Exercise task 1 = According to the article on divorce and business ownership, what rule governs Florida family law courts when marital property is divided?
Exercise task 2 = Please extend the article on divorce and business ownership, picking up right after its final point.

How Could a Divorce Impact My Business?
Although many divorcing couples anticipate that ending their marriage will impact their financial situation and personal lives, few take into account how their business interests could be affected by the termination of their union. Fortunately, it is often possible for couples to come to a fair settlement agreement in which the business’s owner remains in full control of that asset, while the other spouse is compensated for his or her portion.
There are, however, alternative options for those who wish to continue running a business together or who decide to liquidate the company entirely. Which route a couple takes depends on the specific circumstances of the case, so if you or your spouse own a business and are planning on filing for divorce, you should contact an experienced property division lawyer who can help you come up with a solution that is in both of your best interests.
Dividing a Business
Couples who establish businesses after getting married or who own a business prior to marriage, but fail to create a prenuptial agreement to protect it, could end up forfeiting some or all of that business upon divorce. This is because Florida family law courts are governed by the rule of equitable distribution, which requires couples to divide all marital property equitably. This applies to almost all types of assets, including real estate, bank account funds, investments, and personal businesses. Possible outcomes for the fate of the latter include:
- A former spouse becoming a partner in the business;
- A former spouse becoming a part owner in the business;
- The business being liquidated, so that the proceeds can be divided equitably; or
- One party agreeing to provide the other with a greater share of another asset in return for full ownership of the business.

Given records =
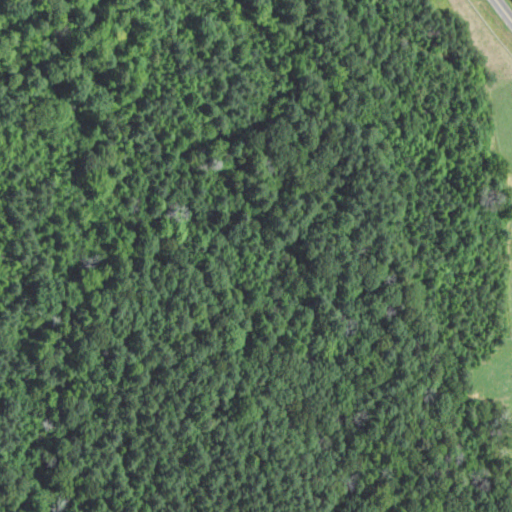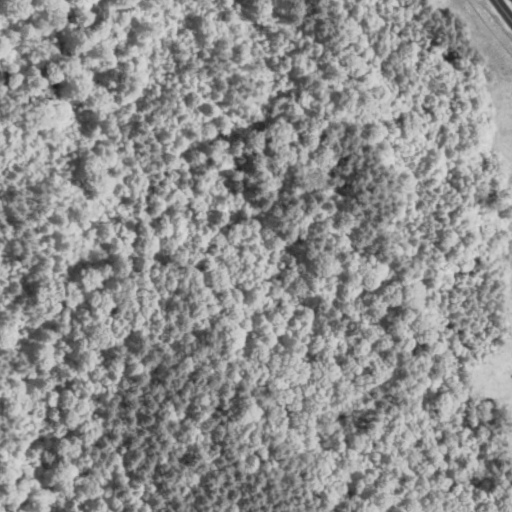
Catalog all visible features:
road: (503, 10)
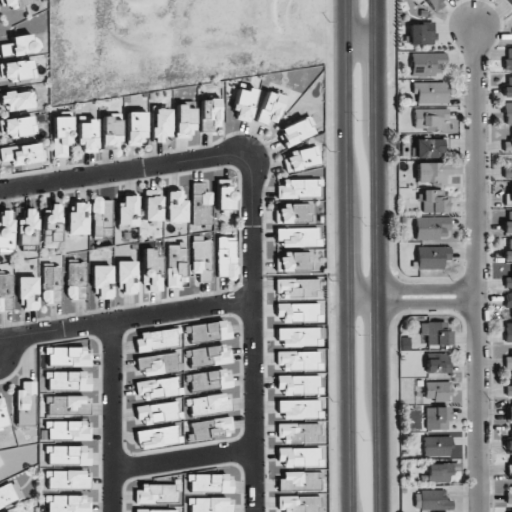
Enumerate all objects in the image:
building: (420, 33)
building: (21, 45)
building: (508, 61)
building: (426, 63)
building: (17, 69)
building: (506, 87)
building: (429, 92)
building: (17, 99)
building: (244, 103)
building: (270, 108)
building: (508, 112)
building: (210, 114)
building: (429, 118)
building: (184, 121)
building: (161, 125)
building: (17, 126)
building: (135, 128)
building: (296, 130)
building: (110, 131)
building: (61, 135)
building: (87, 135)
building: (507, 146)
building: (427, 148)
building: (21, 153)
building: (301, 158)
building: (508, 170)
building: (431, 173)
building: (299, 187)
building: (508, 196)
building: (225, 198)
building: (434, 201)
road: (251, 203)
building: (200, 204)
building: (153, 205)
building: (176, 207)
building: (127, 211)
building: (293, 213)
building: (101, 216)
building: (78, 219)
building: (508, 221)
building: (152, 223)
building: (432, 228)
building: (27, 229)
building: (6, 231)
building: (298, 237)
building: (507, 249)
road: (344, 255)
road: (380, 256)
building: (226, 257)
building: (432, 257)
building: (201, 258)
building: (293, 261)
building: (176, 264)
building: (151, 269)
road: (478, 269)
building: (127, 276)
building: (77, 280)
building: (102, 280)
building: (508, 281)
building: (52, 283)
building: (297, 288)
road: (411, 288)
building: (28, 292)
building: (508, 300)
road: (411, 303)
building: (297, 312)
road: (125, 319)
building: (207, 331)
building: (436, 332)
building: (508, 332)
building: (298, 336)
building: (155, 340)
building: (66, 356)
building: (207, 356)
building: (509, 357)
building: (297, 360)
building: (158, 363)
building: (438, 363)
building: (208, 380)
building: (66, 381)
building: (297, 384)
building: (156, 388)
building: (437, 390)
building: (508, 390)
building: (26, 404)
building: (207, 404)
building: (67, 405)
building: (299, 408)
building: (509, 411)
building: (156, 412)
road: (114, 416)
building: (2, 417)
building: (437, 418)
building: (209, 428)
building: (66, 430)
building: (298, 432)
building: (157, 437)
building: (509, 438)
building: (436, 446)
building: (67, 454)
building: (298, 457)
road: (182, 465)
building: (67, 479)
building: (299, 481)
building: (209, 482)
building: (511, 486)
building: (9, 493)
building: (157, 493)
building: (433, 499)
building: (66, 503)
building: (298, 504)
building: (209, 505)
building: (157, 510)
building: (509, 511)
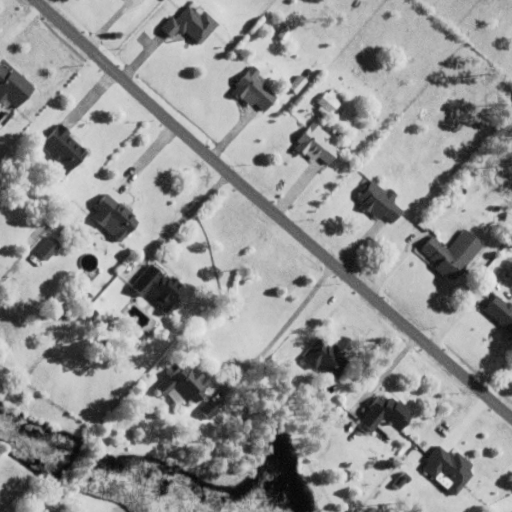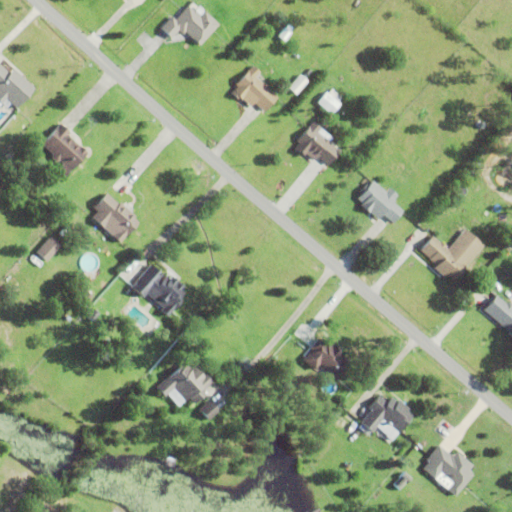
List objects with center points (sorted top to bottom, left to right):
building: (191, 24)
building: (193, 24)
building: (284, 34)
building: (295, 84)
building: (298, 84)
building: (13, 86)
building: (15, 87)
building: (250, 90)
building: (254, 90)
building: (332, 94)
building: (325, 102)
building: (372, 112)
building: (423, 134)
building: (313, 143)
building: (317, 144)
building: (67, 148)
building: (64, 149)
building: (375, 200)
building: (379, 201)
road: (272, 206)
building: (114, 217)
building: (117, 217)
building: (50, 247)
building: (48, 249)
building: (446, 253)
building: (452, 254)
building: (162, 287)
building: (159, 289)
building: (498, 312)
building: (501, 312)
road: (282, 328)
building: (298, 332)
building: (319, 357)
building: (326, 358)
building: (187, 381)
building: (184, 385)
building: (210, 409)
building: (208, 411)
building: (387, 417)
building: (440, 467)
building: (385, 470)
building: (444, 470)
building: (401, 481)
==
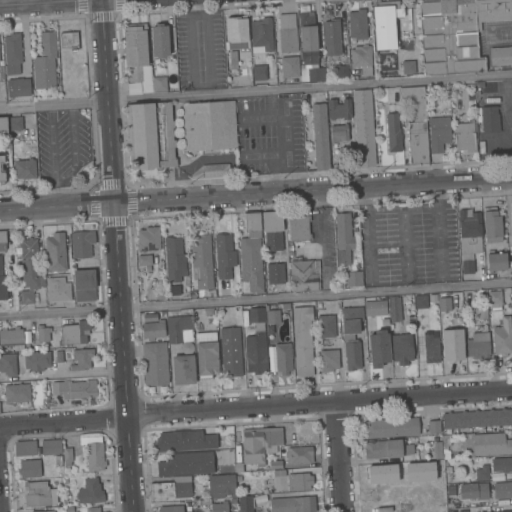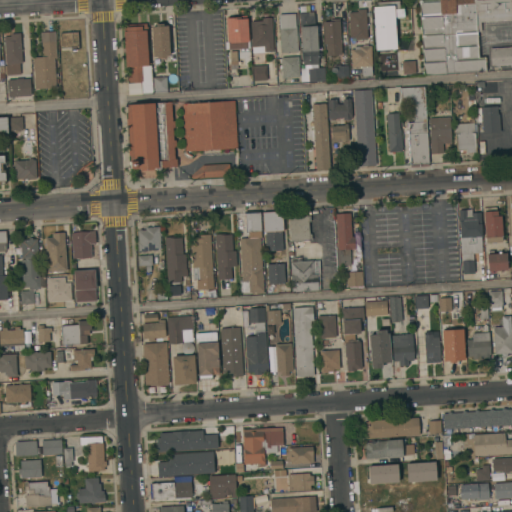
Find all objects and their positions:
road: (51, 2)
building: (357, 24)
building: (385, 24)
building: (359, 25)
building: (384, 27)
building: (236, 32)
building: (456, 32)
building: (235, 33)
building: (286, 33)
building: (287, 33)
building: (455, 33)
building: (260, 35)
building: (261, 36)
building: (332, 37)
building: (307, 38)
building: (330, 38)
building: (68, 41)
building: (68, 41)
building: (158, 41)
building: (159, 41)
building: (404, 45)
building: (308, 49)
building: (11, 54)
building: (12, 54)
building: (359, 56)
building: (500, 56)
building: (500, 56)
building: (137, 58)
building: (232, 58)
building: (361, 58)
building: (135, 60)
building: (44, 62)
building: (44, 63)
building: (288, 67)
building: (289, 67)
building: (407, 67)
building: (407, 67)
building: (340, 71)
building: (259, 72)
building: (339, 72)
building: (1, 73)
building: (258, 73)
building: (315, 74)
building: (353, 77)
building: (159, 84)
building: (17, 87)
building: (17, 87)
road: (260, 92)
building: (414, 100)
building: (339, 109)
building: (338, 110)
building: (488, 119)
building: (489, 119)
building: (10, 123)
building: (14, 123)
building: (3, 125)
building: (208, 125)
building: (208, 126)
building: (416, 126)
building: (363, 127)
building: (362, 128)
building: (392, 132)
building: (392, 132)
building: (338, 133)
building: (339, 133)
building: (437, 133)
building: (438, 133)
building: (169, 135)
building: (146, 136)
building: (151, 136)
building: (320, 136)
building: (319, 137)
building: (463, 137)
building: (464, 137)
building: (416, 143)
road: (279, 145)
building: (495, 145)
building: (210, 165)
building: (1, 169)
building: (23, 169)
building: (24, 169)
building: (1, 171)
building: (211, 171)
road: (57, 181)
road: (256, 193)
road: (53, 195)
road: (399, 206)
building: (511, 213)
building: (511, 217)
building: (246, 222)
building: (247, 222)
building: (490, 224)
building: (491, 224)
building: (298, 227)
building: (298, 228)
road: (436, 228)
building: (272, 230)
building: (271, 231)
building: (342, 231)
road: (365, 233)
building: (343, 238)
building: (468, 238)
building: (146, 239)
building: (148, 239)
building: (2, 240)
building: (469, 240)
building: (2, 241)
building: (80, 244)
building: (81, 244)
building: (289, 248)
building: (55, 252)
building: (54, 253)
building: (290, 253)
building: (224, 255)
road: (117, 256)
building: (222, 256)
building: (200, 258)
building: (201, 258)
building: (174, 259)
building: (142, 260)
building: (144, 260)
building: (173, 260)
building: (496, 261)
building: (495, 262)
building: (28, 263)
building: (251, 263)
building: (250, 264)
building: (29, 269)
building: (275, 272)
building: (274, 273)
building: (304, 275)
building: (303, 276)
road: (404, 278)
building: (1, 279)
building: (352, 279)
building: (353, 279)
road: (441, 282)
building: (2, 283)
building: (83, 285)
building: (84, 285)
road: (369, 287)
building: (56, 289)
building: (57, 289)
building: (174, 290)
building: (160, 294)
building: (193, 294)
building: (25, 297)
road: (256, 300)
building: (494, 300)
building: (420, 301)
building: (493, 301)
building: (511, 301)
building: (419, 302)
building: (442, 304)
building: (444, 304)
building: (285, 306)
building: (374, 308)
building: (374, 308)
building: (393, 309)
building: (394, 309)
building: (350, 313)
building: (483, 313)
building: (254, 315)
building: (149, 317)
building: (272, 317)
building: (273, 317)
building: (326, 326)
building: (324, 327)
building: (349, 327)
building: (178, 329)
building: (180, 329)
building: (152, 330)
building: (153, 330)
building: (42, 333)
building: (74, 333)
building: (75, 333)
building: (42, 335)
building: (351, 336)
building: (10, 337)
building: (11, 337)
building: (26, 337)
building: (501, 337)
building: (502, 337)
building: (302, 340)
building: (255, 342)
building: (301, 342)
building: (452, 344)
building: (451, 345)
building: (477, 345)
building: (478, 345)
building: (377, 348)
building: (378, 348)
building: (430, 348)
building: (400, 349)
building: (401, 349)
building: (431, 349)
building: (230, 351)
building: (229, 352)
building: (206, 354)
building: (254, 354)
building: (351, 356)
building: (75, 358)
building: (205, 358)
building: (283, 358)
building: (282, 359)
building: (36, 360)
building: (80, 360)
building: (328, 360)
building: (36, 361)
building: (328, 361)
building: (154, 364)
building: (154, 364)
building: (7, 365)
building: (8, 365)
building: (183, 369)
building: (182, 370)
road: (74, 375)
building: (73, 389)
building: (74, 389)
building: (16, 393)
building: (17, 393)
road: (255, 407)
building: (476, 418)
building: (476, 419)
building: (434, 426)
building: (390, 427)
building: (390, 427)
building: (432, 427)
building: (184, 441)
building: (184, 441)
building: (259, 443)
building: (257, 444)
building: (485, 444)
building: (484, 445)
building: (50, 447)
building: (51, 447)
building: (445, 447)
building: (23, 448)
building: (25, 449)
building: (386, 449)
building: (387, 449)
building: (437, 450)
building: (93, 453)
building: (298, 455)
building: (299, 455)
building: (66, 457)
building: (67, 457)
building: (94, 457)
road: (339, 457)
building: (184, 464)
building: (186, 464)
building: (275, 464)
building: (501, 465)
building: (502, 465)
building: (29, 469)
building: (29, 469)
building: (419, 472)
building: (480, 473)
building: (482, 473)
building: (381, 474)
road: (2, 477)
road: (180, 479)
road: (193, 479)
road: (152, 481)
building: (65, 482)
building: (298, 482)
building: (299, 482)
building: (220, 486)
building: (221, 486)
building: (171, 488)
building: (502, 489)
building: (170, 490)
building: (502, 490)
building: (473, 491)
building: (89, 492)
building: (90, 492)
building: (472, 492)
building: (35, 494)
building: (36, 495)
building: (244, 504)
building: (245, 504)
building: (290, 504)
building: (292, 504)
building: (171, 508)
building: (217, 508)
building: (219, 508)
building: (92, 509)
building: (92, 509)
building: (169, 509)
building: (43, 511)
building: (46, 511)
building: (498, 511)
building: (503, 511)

Exercise result 1 = The rule of equitable distribution.

Exercise result 2 =
While all of these options are possible, courts are generally reluctant to liquidate businesses and so will usually try to avoid it, especially if the business is the family’s main source of income. Ultimately, a company’s fate following a couple’s divorce will depend on the parties’ willingness to negotiate, when the business was established, and the parties’ other sources of income.
Protecting Your Business
Dividing a business can be complicated, so it is often in a couple’s best interests to take steps to avoid this process by:
- Creating a prenuptial agreement, which can be used to ensure that a current or future business remains separate property;
- Drafting a postnuptial agreement, which has the same effect as a prenuptial contract, but is created after a marriage takes place;
- Creating a buy-sell agreement, which ensures that a business will remain intact regardless of the relationship between two co-owners;
- Keeping personal and business expenses separate, which can ensure that a business remains non-marital property; and
- Creating a trust account for the business, so that it will not be classified as a marital asset in the event of divorce.
For help determining whether any of these options are right for you and your family, please contact our legal team today.
An Experienced Property Division Lawyer
To speak with dedicated Fort Lauderdale property division attorney Sandra Bonfiglio, P.A. about the fate of your own family business after divorce, please call 954-945-7591 for a free case evaluation.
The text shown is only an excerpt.